DOCUMENT TEXT:
┄┄┄┄┄┄┄┄┄┄┄┄┄┄┄┄┄┄┄┄

Second, the only two strategies that really need to be compared are normal_search_multiple_tuples_in_tuples_list and intersect_search_tuples_in_tuples_list. The later benchmarks that involves first converting the list to a set and searching it doesn't correctly take into account the cost of conversion and does not correspond to the actual problem (the time printed for converting the list to a set is the cost of single conversion while other times printed are for 100000 iterations).

Third, the OP specifies that the list in question is very large, whatever that means, but I take it to be larger than 10 and 100 and probably 1000. So the benchmark should be done against larger lists with timeit doing fewer iterations so that it completes in a reasonable amount of time. That leads to the following behchmark:

import timeit
import time
import random
import string
from random import randint
from random import sample

data_values = string.ascii_lowercase + string.digits
len_data_values = len(data_values)
random_lower_limit = 0
random_upper_limit = len_data_values - 1

def normal_search_multiple_tuples_in_tuples_list(tuples_to_search, big_tuple_list):
    s = set(tuples_to_search)
    for t in big_tuple_list:
        if t in s:
            return t


def intersect_search_tuples_in_tuples_list(tuples_to_search, big_tuple_list):
    tuples_to_search_set = set(tuples_to_search)

┄┄┄┄┄┄┄┄┄┄┄┄┄┄┄┄┄┄┄┄

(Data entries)

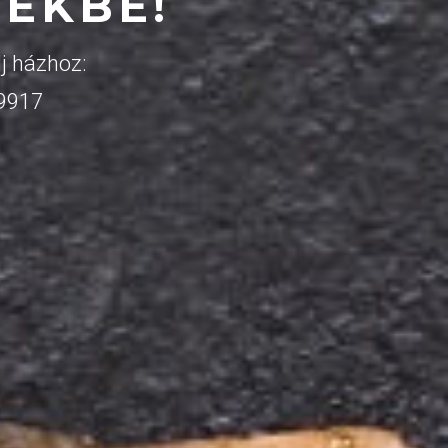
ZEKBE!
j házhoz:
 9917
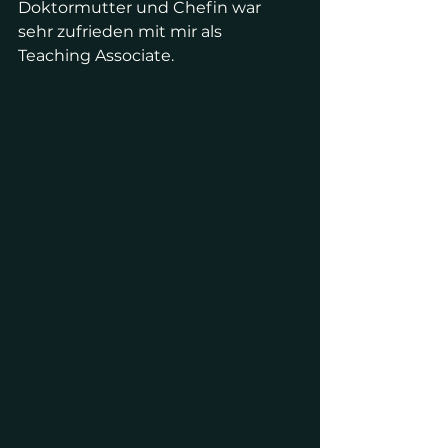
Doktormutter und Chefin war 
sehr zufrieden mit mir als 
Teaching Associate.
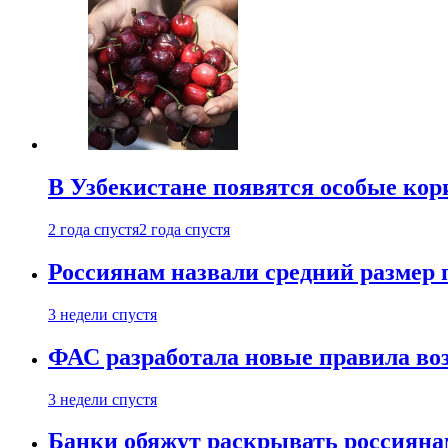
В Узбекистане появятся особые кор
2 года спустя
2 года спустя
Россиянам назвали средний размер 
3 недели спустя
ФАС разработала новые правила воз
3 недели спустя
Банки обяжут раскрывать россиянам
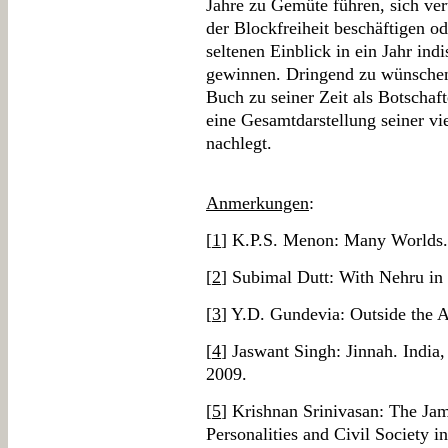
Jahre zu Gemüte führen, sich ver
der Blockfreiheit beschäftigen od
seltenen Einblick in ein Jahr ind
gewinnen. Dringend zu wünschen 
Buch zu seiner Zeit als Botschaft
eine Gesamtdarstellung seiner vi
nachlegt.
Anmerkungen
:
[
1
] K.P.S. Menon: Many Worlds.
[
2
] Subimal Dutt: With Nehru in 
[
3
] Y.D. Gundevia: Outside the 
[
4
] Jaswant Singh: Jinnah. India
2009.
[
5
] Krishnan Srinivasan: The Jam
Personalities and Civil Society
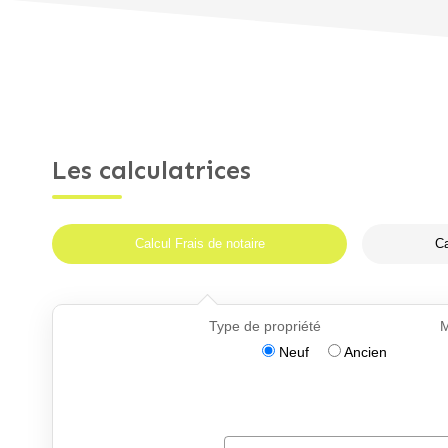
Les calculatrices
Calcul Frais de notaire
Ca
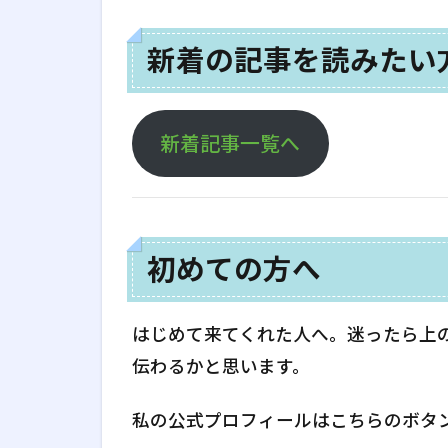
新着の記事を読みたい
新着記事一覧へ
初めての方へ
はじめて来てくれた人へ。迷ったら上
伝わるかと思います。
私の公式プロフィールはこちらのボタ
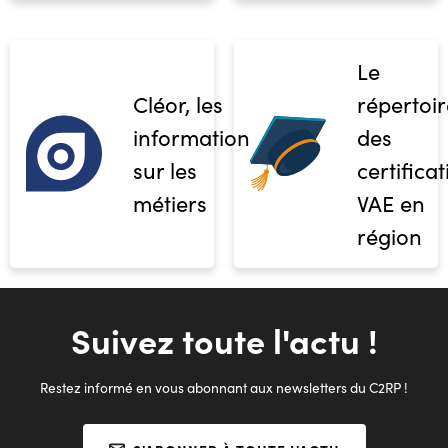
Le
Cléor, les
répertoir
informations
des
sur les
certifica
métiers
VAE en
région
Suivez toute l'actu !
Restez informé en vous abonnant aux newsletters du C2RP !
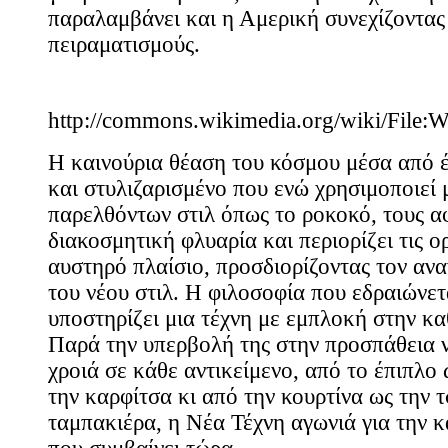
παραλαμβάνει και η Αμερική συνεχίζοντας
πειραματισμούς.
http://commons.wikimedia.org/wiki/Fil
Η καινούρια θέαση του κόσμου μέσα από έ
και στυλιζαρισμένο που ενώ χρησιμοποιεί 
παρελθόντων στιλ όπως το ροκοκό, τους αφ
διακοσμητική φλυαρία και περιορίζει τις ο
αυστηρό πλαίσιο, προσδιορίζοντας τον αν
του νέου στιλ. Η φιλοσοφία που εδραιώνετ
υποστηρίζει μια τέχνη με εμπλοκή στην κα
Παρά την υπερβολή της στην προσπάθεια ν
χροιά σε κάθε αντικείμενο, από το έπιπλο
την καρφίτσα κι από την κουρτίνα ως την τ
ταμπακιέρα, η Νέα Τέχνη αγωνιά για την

┄┄┄┄┄┄┄┄┄┄┄┄┄┄┄┄┄┄┄┄

WHAT THIS EXERCISE ASKS:
1) According to the benchmark text, which two strategies are the only ones that really need to be compared?
2) Continue the benchmark text, picking up right after its last line.
The lines here are separate material and stand apart from the benchmark text.

YOUR RESPONSES:
1) normal_search_multiple_tuples_in_tuples_list and intersect_search_tuples_in_tuples_list

2)
    big_tuple_set = set(big_tuple_list)
    return tuples_to_search_set.intersection(big_tuple_set)


def get_big_data(big_tuple_list_size):
    big_tuple_list = [(
                        data_values[randint(random_lower_limit, random_upper_limit)],
                        data_values[randint(random_lower_limit, random_upper_limit)],
                        data_values[randint(random_lower_limit, random_upper_limit)]
                    ) for _ in range(big_tuple_list_size)]
    return big_tuple_list

def get_small_data(big_tuple_list, tuples_to_search_size):
    return sample(big_tuple_list, tuples_to_search_size)

def get_required_data(big_tuple_list_size, tuples_to_search_size):
    big_tuple_list = get_big_data(big_tuple_list_size)
    tuples_to_search = get_small_data(big_tuple_list, tuples_to_search_size)
    return (big_tuple_list, tuples_to_search)


if __name__ == '__main__':

    test_combinations = [(10000, 5), (20000, 5), (100000, 5)]

    functions_to_test = [
                        normal_search_multiple_tuples_in_tuples_list,
                        intersect_search_tuples_in_tuples_list
                        ]

    for big_tuple_list_size, tuples_to_search_size in test_combinations:
        tuples_to_search, big_tuple_list = get_required_data(big_tuple_list_size, tuples_to_search_size)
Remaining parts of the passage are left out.